- What is needed
Output every entry below word for word, minus the images.

....................

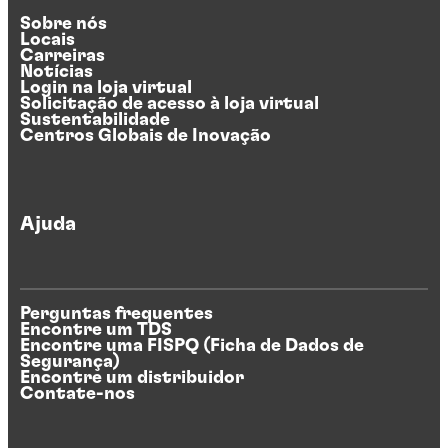
Sobre nós
Locais
Carreiras
Notícias
Login na loja virtual
Solicitação de acesso à loja virtual
Sustentabilidade
Centros Globais de Inovação
Ajuda
Perguntas frequentes
Encontre um TDS
Encontre uma FISPQ (Ficha de Dados de
Segurança)
Encontre um distribuidor
Contate-nos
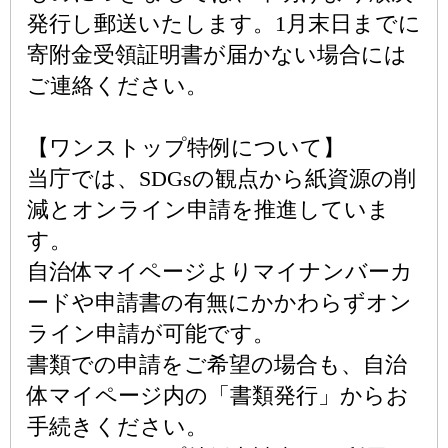
発行し郵送いたします。1月末日までに
寄附金受領証明書が届かない場合には
ご連絡ください。
【ワンストップ特例について】
当庁では、SDGsの観点から紙資源の削
減とオンライン申請を推進していま
す。
自治体マイページよりマイナンバーカ
ードや申請書の有無にかかわらずオン
ライン申請が可能です。
書類での申請をご希望の場合も、自治
体マイページ内の「書類発行」からお
手続きください。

....................

- Answer for the task
Sobre nós
Locais
Carreiras
Notícias
Login na loja virtual
Solicitação de acesso à loja virtual
Sustentabilidade
Centros Globais de Inovação
Ajuda
Perguntas frequentes
Encontre um TDS
Encontre uma FISPQ (Ficha de Dados de
Segurança)
Encontre um distribuidor
Contate-nos
発行し郵送いたします。1月末日までに
寄附金受領証明書が届かない場合には
ご連絡ください。
【ワンストップ特例について】
当庁では、SDGsの観点から紙資源の削
減とオンライン申請を推進していま
す。
自治体マイページよりマイナンバーカ
ードや申請書の有無にかかわらずオン
ライン申請が可能です。
書類での申請をご希望の場合も、自治
体マイページ内の「書類発行」からお
手続きください。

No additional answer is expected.